Thanks for that, I always get date and time mixed up

Using MySQL date example

Adding/subtracting a day when storing in a MySQL datetime is easy too;

SELECT NOW()- INTERVAL 1 DAY;

You can get MySQL to work with timezones too;

mysql> select now();

+---------------------+
| now()               |
+---------------------+
| 2006-06-09 14:54:10 |
+---------------------+
1 row in set (0.00 sec)

(I am in GMT+10) 

mysql> set @@session.time_zone = '+00:00';
Query OK, 0 rows affected (0.00 sec)

mysql> select now();
+---------------------+
| now()               |
+---------------------+
| 2006-06-09 04:54:32 |
+---------------------+
1 row in set (0.00 sec)

Typing Error?

I think you meant to type "SELECT n.nid, FROM_UNIXTIME(n.created) FROM node n" rather than "SELECT n.nid, FROM_UNIXDATE(n.created) FROM node n"

Thanks for that, I always

Thanks for that, I always get date and time mixed up.
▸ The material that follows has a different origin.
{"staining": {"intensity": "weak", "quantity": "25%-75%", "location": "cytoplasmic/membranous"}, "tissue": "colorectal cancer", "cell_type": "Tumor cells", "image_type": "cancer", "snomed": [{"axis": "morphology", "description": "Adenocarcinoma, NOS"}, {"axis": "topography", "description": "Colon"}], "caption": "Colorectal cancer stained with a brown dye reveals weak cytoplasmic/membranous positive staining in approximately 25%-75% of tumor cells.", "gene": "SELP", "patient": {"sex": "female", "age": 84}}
I think it was all those years programming in PICK which they used a DATE() to return the number of dates, instead of time() which returned number of seconds.

Well, not more of that, just good old PHP. 

Actually, not necessarily

Actually, not necessarily GMT, which is extremely annoying, but whatever MySQL thinks the timezone is. It's actually kind of annoying about that in that it's difficult (but not impossible) to tell MySQL to consistently give you GMT.